Data:
================

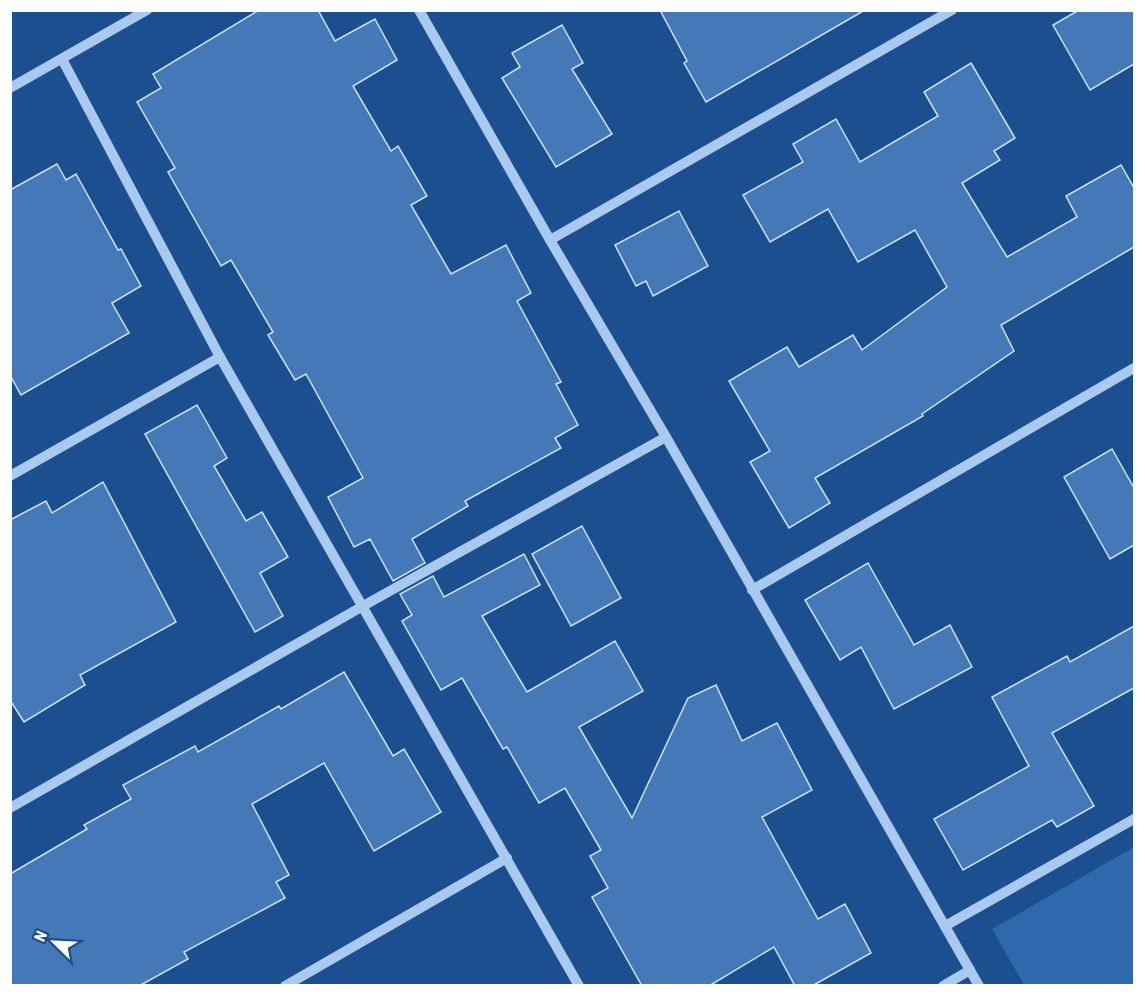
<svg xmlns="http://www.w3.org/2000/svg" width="1145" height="996" viewBox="0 0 1145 996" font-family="'Asap Condensed',sans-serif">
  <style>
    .green { fill: #2e69ad }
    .building { fill: #4478b7; stroke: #cfe3fa; stroke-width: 1.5 }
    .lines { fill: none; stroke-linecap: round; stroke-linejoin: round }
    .minor { stroke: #a9c9ee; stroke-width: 10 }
  </style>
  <rect width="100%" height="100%" fill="#1b4f8f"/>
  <!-- green -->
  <path class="green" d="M1134,847V985H1024L992,929Z"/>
  <!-- building -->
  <g class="building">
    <path d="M259,10H318L335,41L375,19L397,60L353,86L391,151L398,146L427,196L411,205L451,274L506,245L531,293L517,301L561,382L556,384L578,425L555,438L561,448L465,501L468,506L412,539L425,563L393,581L370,539L354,547L328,497L363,478L306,374L295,380L268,335L273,332L231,260L221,266L168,172L175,168L137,102L161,88L153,74Z"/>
    <path d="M660,10H865L706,102L684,63L687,61Z"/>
    <path d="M1079,10H1134V64L1090,90L1053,25Z"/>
    <path d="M562,25L583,63L572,69L612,134L556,167L502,78L520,67L512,53Z"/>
    <path d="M971,63L1015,138L994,151L1000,160L962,183L1007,257L1077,217L1066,196L1121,165L1134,188V247L1001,325L1014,351L922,414L923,416L815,478L830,503L789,528L750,462L770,451L729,381L787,347L799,367L853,335L862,350L947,287L915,230L858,262L828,209L770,242L743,195L803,162L793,144L836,119L860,162L938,116L924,92Z"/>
    <path d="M57,164L66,180L76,174L118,250L121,249L141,286L112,303L129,333L21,395L10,375V190Z"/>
    <path d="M679,211L708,266L653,296L646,281L636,286L615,245Z"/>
    <path d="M197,405L227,458L214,466L246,521L262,512L288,557L260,573L283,616L255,632L145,434Z"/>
    <path d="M1112,449L1134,488V545L1110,559L1064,477Z"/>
    <path d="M103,482L176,622L80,675L85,685L24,722L10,700V520L46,501L52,513Z"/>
    <path d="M582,526L621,598L571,626L532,554Z"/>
    <path d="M524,554L540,585L482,616L527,692L615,641L643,691L579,727L632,818L688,698L716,685L742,741L777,723L812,790L762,817L818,919L845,904L871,953L812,986H795L774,947L709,986H642L592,897L608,888L590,856L601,850L565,788L539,803L507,747L503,749L462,678L441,690L402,621L412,615L400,594L433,576L444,597Z"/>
    <path d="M868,563L914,645L950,625L972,667L894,709L861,647L840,660L805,600Z"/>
    <path d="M1134,626V688L1052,733L1094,806L1057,827L1052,820L963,870L934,819L1029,766L992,697L1067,656L1070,662Z"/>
    <path d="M344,672L393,756L404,749L441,812L374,851L324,763L252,804L289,875L276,882L285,898L184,952L188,959L139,986H10V874L87,829L84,825L131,799L123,785L195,746L198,752L279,706L281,709Z"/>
  </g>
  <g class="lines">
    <!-- minor -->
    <g class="minor">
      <path d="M419,10L550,240L666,437L979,986"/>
      <path d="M62,59L220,357L579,986"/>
      <path d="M10,88L147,10"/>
      <path d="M550,240L952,10"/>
      <path d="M10,476L220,357"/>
      <path d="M752,590L1134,368"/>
      <path d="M10,808L363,606L666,437"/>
      <path d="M945,926L1134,819"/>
      <path d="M285,986L507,858"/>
      <path d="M943,986L970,970"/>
    </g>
  </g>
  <!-- border -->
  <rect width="1145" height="996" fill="none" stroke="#ffffff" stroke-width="24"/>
  <!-- north arrow -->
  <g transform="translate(54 942) rotate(294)" stroke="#1b4f8f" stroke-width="4.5" paint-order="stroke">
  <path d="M0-4.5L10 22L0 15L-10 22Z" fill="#ffffff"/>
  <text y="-9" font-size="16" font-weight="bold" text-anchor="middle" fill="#ffffff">N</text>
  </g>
</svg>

================

Exercise:
Please repeat the listing above word for word, with the pictures removed.

Written reply:
<svg xmlns="http://www.w3.org/2000/svg" width="1145" height="996" viewBox="0 0 1145 996" font-family="'Asap Condensed',sans-serif">
  <style>
    .green { fill: #2e69ad }
    .building { fill: #4478b7; stroke: #cfe3fa; stroke-width: 1.5 }
    .lines { fill: none; stroke-linecap: round; stroke-linejoin: round }
    .minor { stroke: #a9c9ee; stroke-width: 10 }
  </style>
  <rect width="100%" height="100%" fill="#1b4f8f"/>
  <!-- green -->
  <path class="green" d="M1134,847V985H1024L992,929Z"/>
  <!-- building -->
  <g class="building">
    <path d="M259,10H318L335,41L375,19L397,60L353,86L391,151L398,146L427,196L411,205L451,274L506,245L531,293L517,301L561,382L556,384L578,425L555,438L561,448L465,501L468,506L412,539L425,563L393,581L370,539L354,547L328,497L363,478L306,374L295,380L268,335L273,332L231,260L221,266L168,172L175,168L137,102L161,88L153,74Z"/>
    <path d="M660,10H865L706,102L684,63L687,61Z"/>
    <path d="M1079,10H1134V64L1090,90L1053,25Z"/>
    <path d="M562,25L583,63L572,69L612,134L556,167L502,78L520,67L512,53Z"/>
    <path d="M971,63L1015,138L994,151L1000,160L962,183L1007,257L1077,217L1066,196L1121,165L1134,188V247L1001,325L1014,351L922,414L923,416L815,478L830,503L789,528L750,462L770,451L729,381L787,347L799,367L853,335L862,350L947,287L915,230L858,262L828,209L770,242L743,195L803,162L793,144L836,119L860,162L938,116L924,92Z"/>
    <path d="M57,164L66,180L76,174L118,250L121,249L141,286L112,303L129,333L21,395L10,375V190Z"/>
    <path d="M679,211L708,266L653,296L646,281L636,286L615,245Z"/>
    <path d="M197,405L227,458L214,466L246,521L262,512L288,557L260,573L283,616L255,632L145,434Z"/>
    <path d="M1112,449L1134,488V545L1110,559L1064,477Z"/>
    <path d="M103,482L176,622L80,675L85,685L24,722L10,700V520L46,501L52,513Z"/>
    <path d="M582,526L621,598L571,626L532,554Z"/>
    <path d="M524,554L540,585L482,616L527,692L615,641L643,691L579,727L632,818L688,698L716,685L742,741L777,723L812,790L762,817L818,919L845,904L871,953L812,986H795L774,947L709,986H642L592,897L608,888L590,856L601,850L565,788L539,803L507,747L503,749L462,678L441,690L402,621L412,615L400,594L433,576L444,597Z"/>
    <path d="M868,563L914,645L950,625L972,667L894,709L861,647L840,660L805,600Z"/>
    <path d="M1134,626V688L1052,733L1094,806L1057,827L1052,820L963,870L934,819L1029,766L992,697L1067,656L1070,662Z"/>
    <path d="M344,672L393,756L404,749L441,812L374,851L324,763L252,804L289,875L276,882L285,898L184,952L188,959L139,986H10V874L87,829L84,825L131,799L123,785L195,746L198,752L279,706L281,709Z"/>
  </g>
  <g class="lines">
    <!-- minor -->
    <g class="minor">
      <path d="M419,10L550,240L666,437L979,986"/>
      <path d="M62,59L220,357L579,986"/>
      <path d="M10,88L147,10"/>
      <path d="M550,240L952,10"/>
      <path d="M10,476L220,357"/>
      <path d="M752,590L1134,368"/>
      <path d="M10,808L363,606L666,437"/>
      <path d="M945,926L1134,819"/>
      <path d="M285,986L507,858"/>
      <path d="M943,986L970,970"/>
    </g>
  </g>
  <!-- border -->
  <rect width="1145" height="996" fill="none" stroke="#ffffff" stroke-width="24"/>
  <!-- north arrow -->
  <g transform="translate(54 942) rotate(294)" stroke="#1b4f8f" stroke-width="4.5" paint-order="stroke">
  <path d="M0-4.5L10 22L0 15L-10 22Z" fill="#ffffff"/>
  <text y="-9" font-size="16" font-weight="bold" text-anchor="middle" fill="#ffffff">N</text>
  </g>
</svg>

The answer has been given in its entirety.